Kein Bafög für Halle-Überlebende: Auf Todesangst folgt Existenzangst

Eine Studentin wurde Opfer des Terroranschlags in Halle. Nun wurde ihr das Bafög gestrichen, weil sie nicht mehr arbeiten kann.

Synagoge in Halle Saale, nach dem Terroranschlag

Die Tür der Synagoge in Halle, an welcher der Rechtsextremist scheiterte Foto: Christian Schroedter/imago

BERLIN taz | Agata Maliszweska war am 9. Oktober 2019 in der Synagoge in Halle, als ein Rechtsextremist versuchte, diese zu stürmen. Er warf Sprengsätze, schoss auf die Tür – und scheiterte an ihr. Anschließend zog der Angreifer weiter, tötete eine Passantin und kurz darauf einen Mann in einem Dönerimbiss. Maliszweska litt damals unter Todesangst, sie verfolgt seitdem eine posttraumatische Belastungsstörung.

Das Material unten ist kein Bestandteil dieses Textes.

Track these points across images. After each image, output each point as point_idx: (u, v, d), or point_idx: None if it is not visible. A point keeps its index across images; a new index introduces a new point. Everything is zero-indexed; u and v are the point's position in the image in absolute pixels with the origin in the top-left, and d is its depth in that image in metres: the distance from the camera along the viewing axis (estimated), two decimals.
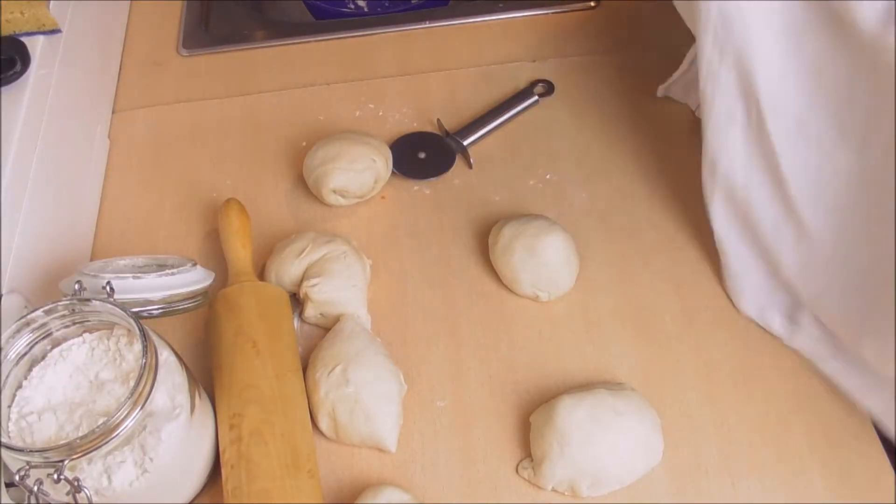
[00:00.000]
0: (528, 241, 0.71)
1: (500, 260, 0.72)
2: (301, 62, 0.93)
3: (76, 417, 0.55)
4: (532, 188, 0.80)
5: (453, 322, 0.71)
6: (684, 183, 0.79)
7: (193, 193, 0.82)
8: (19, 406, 0.56)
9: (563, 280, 0.72)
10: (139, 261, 0.69)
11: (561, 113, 0.86)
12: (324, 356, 0.66)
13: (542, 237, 0.71)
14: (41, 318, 0.57)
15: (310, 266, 0.72)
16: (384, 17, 0.98)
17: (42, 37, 0.75)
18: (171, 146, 0.86)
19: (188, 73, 0.93)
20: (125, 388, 0.56)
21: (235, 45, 0.95)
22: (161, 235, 0.79)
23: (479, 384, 0.68)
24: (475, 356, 0.70)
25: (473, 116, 0.85)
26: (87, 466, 0.54)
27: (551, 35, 0.93)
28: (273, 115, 0.87)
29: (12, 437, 0.54)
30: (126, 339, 0.59)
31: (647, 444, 0.62)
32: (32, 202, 0.68)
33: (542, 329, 0.71)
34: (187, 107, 0.89)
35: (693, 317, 0.71)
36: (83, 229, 0.78)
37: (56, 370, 0.57)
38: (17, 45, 0.72)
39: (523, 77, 0.89)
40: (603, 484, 0.61)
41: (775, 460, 0.63)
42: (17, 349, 0.56)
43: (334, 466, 0.65)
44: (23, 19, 0.73)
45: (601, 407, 0.62)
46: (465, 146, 0.82)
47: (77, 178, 0.78)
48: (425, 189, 0.81)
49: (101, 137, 0.85)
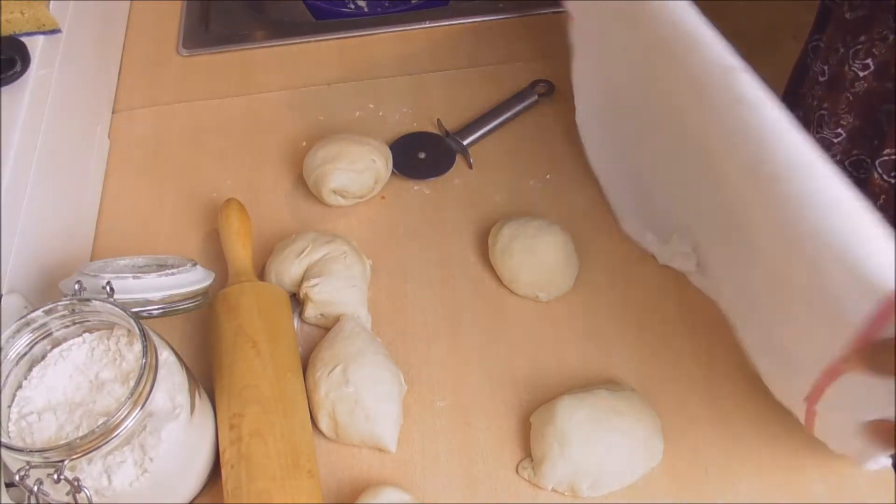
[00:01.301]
0: (527, 241, 0.71)
1: (500, 260, 0.72)
2: (301, 62, 0.93)
3: (76, 417, 0.55)
4: (532, 188, 0.80)
5: (453, 322, 0.71)
6: None
7: (193, 193, 0.82)
8: (19, 406, 0.56)
9: (563, 280, 0.72)
10: (139, 261, 0.69)
11: (561, 113, 0.86)
12: (324, 356, 0.66)
13: (541, 237, 0.71)
14: (41, 318, 0.57)
15: (310, 266, 0.72)
16: (384, 17, 0.98)
17: (42, 37, 0.75)
18: (171, 146, 0.86)
19: (188, 73, 0.93)
20: (125, 388, 0.56)
21: (235, 45, 0.95)
22: (161, 235, 0.79)
23: (479, 384, 0.68)
24: (475, 356, 0.70)
25: (473, 116, 0.85)
26: (87, 466, 0.54)
27: (551, 35, 0.93)
28: (273, 116, 0.87)
29: (12, 437, 0.54)
30: (126, 339, 0.59)
31: (647, 444, 0.62)
32: (32, 202, 0.68)
33: (542, 329, 0.71)
34: (187, 107, 0.89)
35: (693, 317, 0.71)
36: (83, 229, 0.78)
37: (56, 370, 0.57)
38: (17, 45, 0.71)
39: (523, 77, 0.88)
40: (603, 484, 0.62)
41: (775, 460, 0.63)
42: (17, 349, 0.56)
43: (334, 466, 0.65)
44: (23, 19, 0.73)
45: (601, 407, 0.62)
46: (466, 146, 0.82)
47: (77, 179, 0.78)
48: (425, 189, 0.81)
49: (101, 137, 0.85)
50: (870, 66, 0.69)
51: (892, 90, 0.67)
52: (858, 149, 0.73)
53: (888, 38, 0.66)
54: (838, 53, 0.72)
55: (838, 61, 0.72)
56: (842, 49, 0.71)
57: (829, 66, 0.73)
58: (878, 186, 0.71)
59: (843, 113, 0.73)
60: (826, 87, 0.74)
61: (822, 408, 0.55)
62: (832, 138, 0.75)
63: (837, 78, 0.72)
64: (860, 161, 0.73)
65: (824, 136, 0.76)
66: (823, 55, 0.75)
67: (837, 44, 0.72)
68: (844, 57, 0.71)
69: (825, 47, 0.75)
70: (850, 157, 0.74)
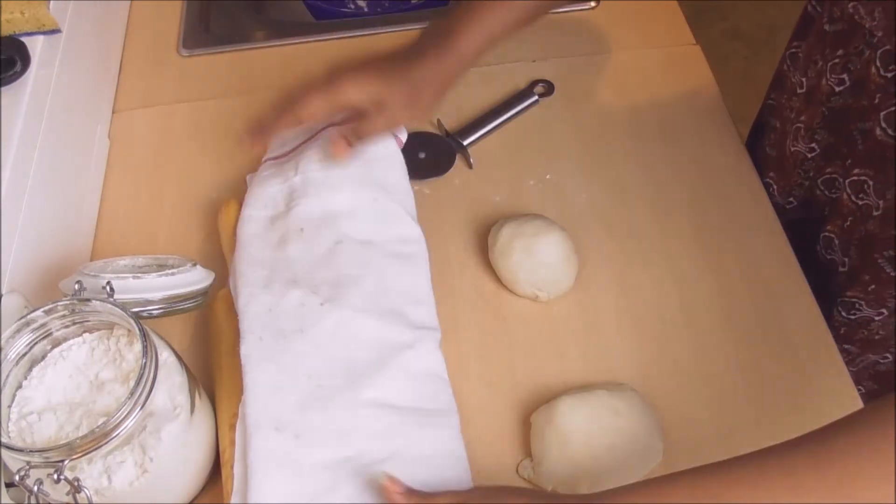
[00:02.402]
0: (527, 241, 0.71)
1: (499, 260, 0.72)
2: (301, 62, 0.93)
3: (76, 417, 0.55)
4: (532, 188, 0.80)
5: (453, 322, 0.71)
6: (684, 183, 0.79)
7: (194, 193, 0.82)
8: (19, 406, 0.56)
9: (563, 280, 0.72)
10: (139, 261, 0.69)
11: (561, 113, 0.86)
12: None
13: (541, 237, 0.71)
14: (41, 318, 0.57)
15: None
16: (384, 17, 0.98)
17: (42, 37, 0.75)
18: (171, 146, 0.86)
19: (188, 73, 0.93)
20: (125, 388, 0.56)
21: (235, 45, 0.95)
22: (161, 235, 0.79)
23: (478, 384, 0.68)
24: (475, 356, 0.70)
25: (473, 116, 0.85)
26: (87, 466, 0.54)
27: (551, 35, 0.93)
28: None
29: (12, 437, 0.54)
30: (126, 339, 0.59)
31: (646, 444, 0.62)
32: (32, 202, 0.68)
33: (542, 329, 0.71)
34: (187, 107, 0.89)
35: (693, 317, 0.71)
36: (83, 229, 0.78)
37: (56, 370, 0.57)
38: (17, 45, 0.71)
39: (523, 77, 0.89)
40: (603, 484, 0.61)
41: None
42: (18, 349, 0.56)
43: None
44: (23, 19, 0.73)
45: (601, 407, 0.62)
46: (465, 146, 0.82)
47: (77, 179, 0.78)
48: (425, 189, 0.81)
49: (101, 137, 0.85)
50: (846, 80, 0.68)
51: (867, 108, 0.66)
52: (832, 167, 0.73)
53: (864, 53, 0.66)
54: (817, 66, 0.71)
55: (817, 73, 0.71)
56: (820, 62, 0.70)
57: (808, 77, 0.73)
58: (846, 207, 0.71)
59: (818, 127, 0.72)
60: (804, 99, 0.74)
61: None
62: (806, 153, 0.74)
63: (815, 90, 0.71)
64: (832, 180, 0.73)
65: (799, 150, 0.75)
66: (802, 66, 0.74)
67: (816, 55, 0.71)
68: (823, 69, 0.70)
69: (804, 57, 0.74)
70: (823, 175, 0.74)
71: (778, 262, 0.74)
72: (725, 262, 0.74)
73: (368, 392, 0.62)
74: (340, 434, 0.60)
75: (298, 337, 0.64)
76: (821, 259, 0.76)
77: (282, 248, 0.69)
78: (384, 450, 0.60)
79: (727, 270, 0.74)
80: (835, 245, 0.74)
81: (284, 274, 0.67)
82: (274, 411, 0.60)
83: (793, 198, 0.79)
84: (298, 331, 0.64)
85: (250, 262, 0.68)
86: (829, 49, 0.69)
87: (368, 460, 0.59)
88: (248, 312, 0.65)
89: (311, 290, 0.66)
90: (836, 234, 0.74)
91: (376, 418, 0.61)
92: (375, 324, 0.65)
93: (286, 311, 0.65)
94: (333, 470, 0.58)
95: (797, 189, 0.78)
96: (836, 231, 0.74)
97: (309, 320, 0.64)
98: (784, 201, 0.81)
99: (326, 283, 0.67)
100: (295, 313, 0.65)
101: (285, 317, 0.65)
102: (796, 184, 0.78)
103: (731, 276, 0.73)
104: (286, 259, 0.68)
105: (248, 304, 0.65)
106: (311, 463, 0.58)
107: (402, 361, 0.64)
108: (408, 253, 0.70)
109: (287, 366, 0.62)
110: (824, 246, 0.76)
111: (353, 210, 0.70)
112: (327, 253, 0.68)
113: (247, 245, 0.69)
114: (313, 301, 0.65)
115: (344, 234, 0.69)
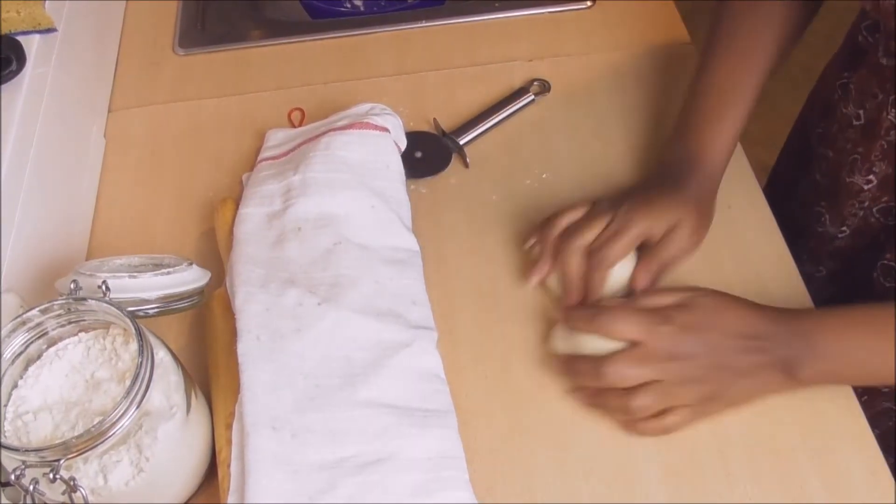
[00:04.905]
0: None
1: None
2: (297, 61, 0.93)
3: (72, 417, 0.55)
4: (528, 187, 0.80)
5: (450, 322, 0.71)
6: None
7: (190, 193, 0.82)
8: (15, 405, 0.56)
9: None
10: (135, 260, 0.69)
11: (557, 112, 0.86)
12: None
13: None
14: (37, 317, 0.57)
15: None
16: (380, 16, 0.98)
17: (38, 36, 0.74)
18: (167, 145, 0.86)
19: (184, 73, 0.93)
20: (121, 387, 0.56)
21: (231, 44, 0.95)
22: (157, 235, 0.79)
23: (476, 384, 0.68)
24: (472, 356, 0.69)
25: (470, 116, 0.85)
26: (83, 466, 0.53)
27: (547, 34, 0.93)
28: (269, 115, 0.87)
29: (8, 436, 0.54)
30: (122, 339, 0.59)
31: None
32: (28, 201, 0.68)
33: (542, 328, 0.71)
34: (183, 106, 0.89)
35: None
36: (79, 228, 0.78)
37: (52, 369, 0.57)
38: (13, 44, 0.71)
39: (519, 76, 0.89)
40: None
41: (772, 461, 0.63)
42: (13, 348, 0.56)
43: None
44: (19, 18, 0.73)
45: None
46: (462, 145, 0.82)
47: (73, 178, 0.78)
48: (421, 188, 0.81)
49: (97, 137, 0.85)
50: None
51: None
52: (888, 196, 0.73)
53: None
54: (876, 99, 0.70)
55: (876, 107, 0.71)
56: (880, 95, 0.70)
57: (865, 110, 0.72)
58: None
59: (877, 160, 0.72)
60: (861, 131, 0.73)
61: None
62: (863, 184, 0.74)
63: (874, 124, 0.71)
64: (888, 208, 0.73)
65: (854, 182, 0.75)
66: (857, 98, 0.74)
67: (874, 89, 0.71)
68: (883, 103, 0.69)
69: (856, 89, 0.73)
70: (879, 204, 0.74)
71: (775, 262, 0.74)
72: (721, 260, 0.74)
73: (366, 392, 0.62)
74: (337, 434, 0.60)
75: (296, 336, 0.64)
76: (878, 287, 0.76)
77: (279, 247, 0.69)
78: (382, 450, 0.60)
79: (723, 268, 0.74)
80: (894, 273, 0.74)
81: (282, 273, 0.67)
82: (271, 411, 0.60)
83: (846, 227, 0.79)
84: (296, 330, 0.64)
85: (247, 261, 0.68)
86: (889, 83, 0.69)
87: (365, 460, 0.59)
88: (245, 311, 0.64)
89: (309, 289, 0.66)
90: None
91: (374, 418, 0.61)
92: (373, 324, 0.65)
93: (283, 311, 0.65)
94: (330, 469, 0.58)
95: (851, 219, 0.78)
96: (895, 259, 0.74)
97: (306, 320, 0.64)
98: (837, 231, 0.80)
99: (324, 283, 0.67)
100: (292, 313, 0.65)
101: (283, 316, 0.65)
102: (850, 214, 0.78)
103: (727, 273, 0.73)
104: (284, 258, 0.68)
105: (245, 302, 0.65)
106: (308, 462, 0.58)
107: (400, 361, 0.64)
108: (403, 259, 0.71)
109: (284, 365, 0.62)
110: (882, 273, 0.76)
111: (351, 214, 0.70)
112: (325, 253, 0.68)
113: (244, 243, 0.69)
114: (311, 301, 0.65)
115: (342, 236, 0.69)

Und nun hat die Studentin der Jüdischen Theologie an der Universität Potsdam noch ein Problem. Das zuständige Studentenwerk strich der Polin laut ihres Anwalts bereits im Sommer 2020 das Bafög, gut 700 Euro monatlich – weil sie wegen ihrer Erkrankung momentan keiner Arbeit mehr nachgehen kann.

Als ausländische Studierende muss Maliszweska aber eine geringfügige Beschäftigung nachweisen, um die Förderung zu erhalten. Zuvor arbeitete sie als Babysitterin. Eine Stelle als wissenschaftliche Hilfskraft verlor sie aufgrund der Coronapandemie.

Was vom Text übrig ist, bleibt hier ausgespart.